Corre enfebrecido por una noche perra; lluviosa, fría como un sudario. Agotado, jadea bajo el pórtico de la catedral. Oye pisadas en el suelo mojado, contiene el aliento hasta perderlas. Aporrea la puerta. Al poco, un gruñido oxidado deja entrever algo de luz.
—¿Estás bien hijo? — pregunta un tipo con sotana.
—¡¡Me persigue la muerte padre!! ¡¡Ayúdeme!!—grita.
—El Señor siempre acoge a los afligidos...entra—propone bondadoso.
La iglesia es austera, inhóspita. Grupos de velas pidiendo salud, amor o suerte parpadean inseguras. Desde el fondo de sus capillas estatuas piadosas miran sin apego. De pronto un rayo incendia las vidrieras. Llegan a la sacristía donde una chimenea ruge acogedora.

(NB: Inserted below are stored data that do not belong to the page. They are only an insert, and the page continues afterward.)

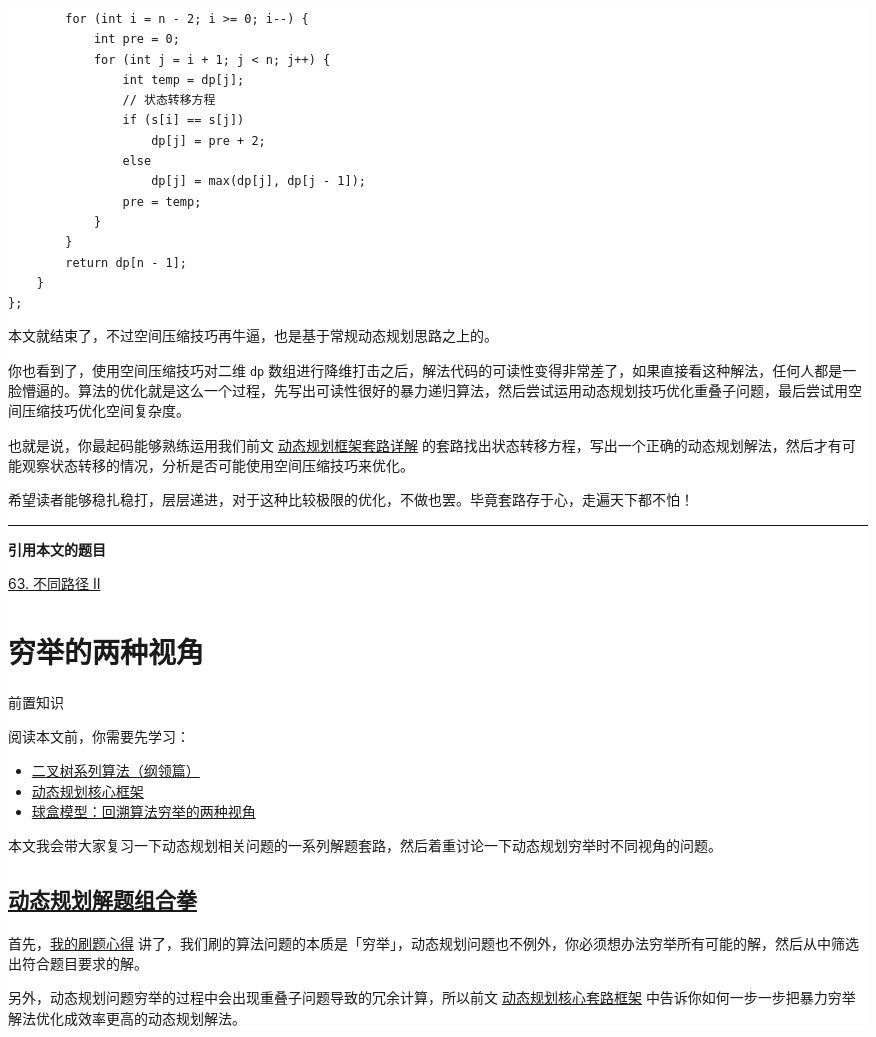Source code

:             for (int i = n - 2; i >= 0; i--) {
                int pre = 0;
                for (int j = i + 1; j < n; j++) {
                    int temp = dp[j];
                    // 状态转移方程
                    if (s[i] == s[j])
                        dp[j] = pre + 2;
                    else
                        dp[j] = max(dp[j], dp[j - 1]);
                    pre = temp;
                }
            }
            return dp[n - 1];
        }
    };


本文就结束了，不过空间压缩技巧再牛逼，也是基于常规动态规划思路之上的。

你也看到了，使用空间压缩技巧对二维 `dp` 数组进行降维打击之后，解法代码的可读性变得非常差了，如果直接看这种解法，任何人都是一脸懵逼的。算法的优化就是这么一个过程，先写出可读性很好的暴力递归算法，然后尝试运用动态规划技巧优化重叠子问题，最后尝试用空间压缩技巧优化空间复杂度。

也就是说，你最起码能够熟练运用我们前文 [动态规划框架套路详解](https://labuladong.online/algo/essential-technique/dynamic-programming-framework/) 的套路找出状态转移方程，写出一个正确的动态规划解法，然后才有可能观察状态转移的情况，分析是否可能使用空间压缩技巧来优化。

希望读者能够稳扎稳打，层层递进，对于这种比较极限的优化，不做也罢。毕竟套路存于心，走遍天下都不怕！

* * *

**引用本文的题目**


[63\. 不同路径 II](https://leetcode.cn/problems/unique-paths-ii/?show=1)





# 穷举的两种视角


前置知识

阅读本文前，你需要先学习：

*   [二叉树系列算法（纲领篇）](https://labuladong.online/algo/essential-technique/binary-tree-summary/)
*   [动态规划核心框架](https://labuladong.online/algo/essential-technique/dynamic-programming-framework/)
*   [球盒模型：回溯算法穷举的两种视角](https://labuladong.online/algo/practice-in-action/two-views-of-backtrack/)

本文我会带大家复习一下动态规划相关问题的一系列解题套路，然后着重讨论一下动态规划穷举时不同视角的问题。

[动态规划解题组合拳](#)
--------------

首先，[我的刷题心得](https://labuladong.online/algo/essential-technique/algorithm-summary/) 讲了，我们刷的算法问题的本质是「穷举」，动态规划问题也不例外，你必须想办法穷举所有可能的解，然后从中筛选出符合题目要求的解。

另外，动态规划问题穷举的过程中会出现重叠子问题导致的冗余计算，所以前文 [动态规划核心套路框架](https://labuladong.online/algo/essential-technique/dynamic-programming-framework/) 中告诉你如何一步一步把暴力穷举解法优化成效率更高的动态规划解法。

—Acércate al fuego. Toma, este vino caliente te aliviará.
Sienta en un tosco taburete. Frente al fuego bebe ávido. Extiende las manos hasta casi quemarse, el miedo le agarrota.
—Cuéntame—pide el clérigo.
—Verá, esta mañana tonteaba en el mercado con la hija del boticario cuando una zíngara vino a leerme la buenaventura...quise quitármela de encima dándole una moneda...insistió. Enojado, la empujé. Cayó al suelo. Le tendí la mano, rechazó mi ayuda, se levantó malcarada y me echó un mal de ojo, “Que Santa Muerte venga a recogerte antes de acabar el día”
—Eso son patrañas para crédulos y supersticiosos—interrumpe el sacerdote llenándole el vaso.
Tembloroso, apura el trago.
—Lo sé padre, me dio risa, pero al rato entra en la plaza una figura vistiendo hábito harapiento, capucha, guadaña. Vi su cara y temblé...era una calavera macabra...sus cuencas vacías clavadas en mí...atravesaba el gentío envuelta en niebla...nadie la veía.
—Toma otro vino. ¿Qué hiciste?
—De puro pánico salí disparado...huyo desde entonces, está en todas partes. Si le parece bien esperaré aquí hasta las doce, supongo que no se atreverá a entrar en suelo sagrado.
La puerta de la sacristía retumba. Asustado, quiere levantarse. Sus miembros no obedecen; lo vuelve a intentar, es inútil.
El cura abre.
—Pasa, pasa, hiciste bien en avisarme Esmeralda, puse la droga en el vino.
Paralizado, ve cómo se acerca, a su lado la zíngara ríe desdentada. Les sigue la silueta de la muerte cegándolo todo, hiede a carroña.
—¿¡¡Por qué padre!!? — aúlla.
—Me da pavor dejar este mundo— confiesa contando las cuentas de su rosario—. Esmeralda es vieja como el tiempo, hasta la parca le obedece. Hace más de 300 años que le sirvo, necesita almas, le ayudo cuando alguna intenta escapar y así, sigo vivo.
Una mano descarnada lo agarra por el hombro, los ojos se le nublan.
—¿Pero hay Dios? — susurra vencido.
—No sé decirte, tú ten fe hijo mío...Ego te absolvo a peccatis tuis in nomine Patris et Filii et Spiritus Sancti.